• SUPPLIED RECORDS
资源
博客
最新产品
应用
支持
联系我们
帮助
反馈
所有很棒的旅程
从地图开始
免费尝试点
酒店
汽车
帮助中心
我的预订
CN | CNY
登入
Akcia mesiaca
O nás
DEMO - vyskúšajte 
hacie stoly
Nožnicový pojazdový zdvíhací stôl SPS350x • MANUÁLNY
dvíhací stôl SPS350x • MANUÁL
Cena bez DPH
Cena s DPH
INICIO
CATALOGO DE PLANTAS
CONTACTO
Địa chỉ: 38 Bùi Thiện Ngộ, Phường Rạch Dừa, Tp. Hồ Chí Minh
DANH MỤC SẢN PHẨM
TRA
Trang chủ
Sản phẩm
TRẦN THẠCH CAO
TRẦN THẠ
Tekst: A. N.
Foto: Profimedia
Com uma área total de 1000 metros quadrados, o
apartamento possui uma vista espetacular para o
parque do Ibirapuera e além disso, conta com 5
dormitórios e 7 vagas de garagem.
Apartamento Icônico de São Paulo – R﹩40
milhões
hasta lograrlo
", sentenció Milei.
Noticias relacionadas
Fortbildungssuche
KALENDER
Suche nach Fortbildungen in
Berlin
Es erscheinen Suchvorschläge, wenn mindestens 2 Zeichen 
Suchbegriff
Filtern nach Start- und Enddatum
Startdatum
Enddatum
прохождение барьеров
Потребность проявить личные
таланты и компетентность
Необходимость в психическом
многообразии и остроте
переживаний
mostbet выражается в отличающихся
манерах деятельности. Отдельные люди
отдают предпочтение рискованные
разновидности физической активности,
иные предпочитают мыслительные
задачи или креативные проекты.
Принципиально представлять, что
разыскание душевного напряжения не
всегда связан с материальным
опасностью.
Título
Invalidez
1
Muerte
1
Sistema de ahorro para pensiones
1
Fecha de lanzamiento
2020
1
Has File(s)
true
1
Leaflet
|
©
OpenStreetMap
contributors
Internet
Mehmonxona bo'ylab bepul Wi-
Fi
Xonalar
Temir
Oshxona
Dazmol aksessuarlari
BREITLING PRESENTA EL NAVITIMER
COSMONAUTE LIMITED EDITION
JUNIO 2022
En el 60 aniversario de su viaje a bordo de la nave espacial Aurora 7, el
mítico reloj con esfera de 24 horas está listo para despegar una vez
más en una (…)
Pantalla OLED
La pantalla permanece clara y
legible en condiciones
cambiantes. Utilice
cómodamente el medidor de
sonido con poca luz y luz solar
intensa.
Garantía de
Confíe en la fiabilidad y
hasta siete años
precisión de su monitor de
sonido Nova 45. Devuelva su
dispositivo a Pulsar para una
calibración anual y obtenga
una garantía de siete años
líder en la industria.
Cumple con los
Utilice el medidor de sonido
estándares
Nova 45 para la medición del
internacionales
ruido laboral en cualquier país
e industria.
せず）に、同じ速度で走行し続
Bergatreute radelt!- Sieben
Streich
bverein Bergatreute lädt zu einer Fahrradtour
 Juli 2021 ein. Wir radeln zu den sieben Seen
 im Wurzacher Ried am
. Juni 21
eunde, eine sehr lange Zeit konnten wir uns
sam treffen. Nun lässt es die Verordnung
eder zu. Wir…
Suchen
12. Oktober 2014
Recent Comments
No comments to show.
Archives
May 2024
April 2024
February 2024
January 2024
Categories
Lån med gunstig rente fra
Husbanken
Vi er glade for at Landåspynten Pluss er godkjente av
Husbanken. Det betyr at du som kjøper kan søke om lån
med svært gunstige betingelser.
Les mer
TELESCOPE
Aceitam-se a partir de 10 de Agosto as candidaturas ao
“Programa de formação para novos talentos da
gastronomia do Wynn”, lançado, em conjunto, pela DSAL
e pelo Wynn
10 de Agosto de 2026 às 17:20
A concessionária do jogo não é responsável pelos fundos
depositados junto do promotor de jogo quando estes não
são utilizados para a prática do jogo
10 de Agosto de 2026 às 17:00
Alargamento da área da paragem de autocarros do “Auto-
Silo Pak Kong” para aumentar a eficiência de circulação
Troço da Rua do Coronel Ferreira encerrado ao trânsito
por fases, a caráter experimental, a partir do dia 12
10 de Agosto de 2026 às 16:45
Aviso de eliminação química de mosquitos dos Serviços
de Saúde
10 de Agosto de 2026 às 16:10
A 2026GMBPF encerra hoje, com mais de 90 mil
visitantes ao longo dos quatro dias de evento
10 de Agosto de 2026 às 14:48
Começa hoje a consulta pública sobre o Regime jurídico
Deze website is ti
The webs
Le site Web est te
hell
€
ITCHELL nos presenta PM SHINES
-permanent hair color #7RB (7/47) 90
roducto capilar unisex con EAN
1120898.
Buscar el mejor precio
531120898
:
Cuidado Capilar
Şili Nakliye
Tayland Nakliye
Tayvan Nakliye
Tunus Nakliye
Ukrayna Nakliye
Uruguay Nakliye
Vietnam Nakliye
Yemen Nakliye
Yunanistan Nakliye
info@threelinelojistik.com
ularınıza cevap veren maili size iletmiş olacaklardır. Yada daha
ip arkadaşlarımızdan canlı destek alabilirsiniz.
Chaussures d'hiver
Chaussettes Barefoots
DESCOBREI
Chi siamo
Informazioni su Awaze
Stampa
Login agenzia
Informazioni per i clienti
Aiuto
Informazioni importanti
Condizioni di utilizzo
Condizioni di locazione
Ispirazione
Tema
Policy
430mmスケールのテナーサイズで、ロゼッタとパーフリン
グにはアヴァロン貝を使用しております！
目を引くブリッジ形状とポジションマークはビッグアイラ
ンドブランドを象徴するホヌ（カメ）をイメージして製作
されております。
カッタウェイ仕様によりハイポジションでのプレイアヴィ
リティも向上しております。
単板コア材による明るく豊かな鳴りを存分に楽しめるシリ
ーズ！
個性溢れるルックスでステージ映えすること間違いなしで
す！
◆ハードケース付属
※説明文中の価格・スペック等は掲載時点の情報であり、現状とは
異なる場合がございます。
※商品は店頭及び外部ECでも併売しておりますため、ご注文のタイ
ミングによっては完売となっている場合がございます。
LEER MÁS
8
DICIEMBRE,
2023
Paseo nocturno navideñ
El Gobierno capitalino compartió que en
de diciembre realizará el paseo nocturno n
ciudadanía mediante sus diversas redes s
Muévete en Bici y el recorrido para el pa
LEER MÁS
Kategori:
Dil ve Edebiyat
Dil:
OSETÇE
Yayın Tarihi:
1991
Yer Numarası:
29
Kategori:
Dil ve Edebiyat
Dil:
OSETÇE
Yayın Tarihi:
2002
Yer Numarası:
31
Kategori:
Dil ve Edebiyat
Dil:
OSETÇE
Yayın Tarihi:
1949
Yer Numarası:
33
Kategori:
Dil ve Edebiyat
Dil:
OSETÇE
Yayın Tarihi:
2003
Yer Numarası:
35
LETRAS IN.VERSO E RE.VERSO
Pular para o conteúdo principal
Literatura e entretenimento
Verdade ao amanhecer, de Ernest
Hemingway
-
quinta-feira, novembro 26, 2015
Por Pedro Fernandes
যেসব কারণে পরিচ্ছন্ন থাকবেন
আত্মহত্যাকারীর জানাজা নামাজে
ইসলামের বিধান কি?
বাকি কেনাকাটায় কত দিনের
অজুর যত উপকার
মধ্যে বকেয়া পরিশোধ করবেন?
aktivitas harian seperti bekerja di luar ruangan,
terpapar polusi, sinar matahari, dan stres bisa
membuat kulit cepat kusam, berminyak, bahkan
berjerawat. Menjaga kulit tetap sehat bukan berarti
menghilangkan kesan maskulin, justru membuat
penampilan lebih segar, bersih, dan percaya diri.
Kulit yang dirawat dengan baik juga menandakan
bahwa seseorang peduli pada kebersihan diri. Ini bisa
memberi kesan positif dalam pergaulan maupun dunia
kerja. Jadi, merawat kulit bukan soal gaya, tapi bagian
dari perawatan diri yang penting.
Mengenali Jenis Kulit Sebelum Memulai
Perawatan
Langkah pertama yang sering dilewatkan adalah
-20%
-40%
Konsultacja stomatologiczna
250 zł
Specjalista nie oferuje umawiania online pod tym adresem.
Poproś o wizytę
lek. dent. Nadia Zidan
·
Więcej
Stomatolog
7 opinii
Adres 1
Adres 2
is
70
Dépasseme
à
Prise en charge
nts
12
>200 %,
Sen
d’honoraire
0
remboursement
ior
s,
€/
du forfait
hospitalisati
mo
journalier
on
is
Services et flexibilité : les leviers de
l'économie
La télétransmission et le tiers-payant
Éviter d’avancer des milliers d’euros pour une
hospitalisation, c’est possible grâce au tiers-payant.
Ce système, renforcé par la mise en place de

• INSTRUCTIONS FOR THE TASK
How many lines in the items above contain the string "jogo"? Case counts, and the answer should be the number alone.

• WRITTEN ANSWER
3